● EXERCISE: Your output must reproduce all the records below precisely and contain no pictures.

● EXERCISE MATERIALS:
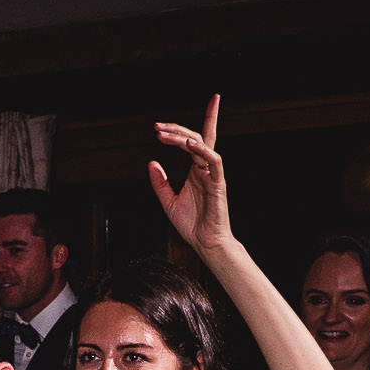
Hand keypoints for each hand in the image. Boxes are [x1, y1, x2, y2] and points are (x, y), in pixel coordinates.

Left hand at [148, 94, 231, 253]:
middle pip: (196, 137)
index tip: (157, 127)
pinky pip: (214, 161)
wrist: (205, 243)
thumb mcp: (168, 202)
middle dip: (177, 128)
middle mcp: (204, 169)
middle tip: (157, 127)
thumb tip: (151, 163)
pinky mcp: (218, 184)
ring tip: (164, 134)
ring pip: (203, 145)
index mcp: (195, 171)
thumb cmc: (192, 224)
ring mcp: (212, 174)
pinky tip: (189, 144)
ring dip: (183, 137)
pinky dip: (203, 150)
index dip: (179, 130)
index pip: (192, 142)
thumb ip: (160, 183)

● RESULT:
Hand keypoints for each hand in the image. Boxes are [x1, y1, x2, y2] and points are (x, y), in pixel coordinates.

Left hand at [148, 94, 231, 253]:
middle pip: (196, 137)
index tip: (157, 127)
pinky pip: (214, 161)
wrist: (205, 243)
thumb mcp: (168, 202)
middle dip: (177, 128)
middle mcp: (204, 169)
middle tip: (157, 127)
thumb tip: (151, 163)
pinky mcp: (218, 184)
ring tip: (164, 134)
ring pip: (203, 145)
index mcp: (195, 171)
thumb cmc: (192, 224)
ring mcp: (212, 174)
pinky tip: (189, 144)
ring dip: (183, 137)
pinky dip: (203, 150)
index dip: (179, 130)
index pip: (192, 142)
thumb ip: (160, 183)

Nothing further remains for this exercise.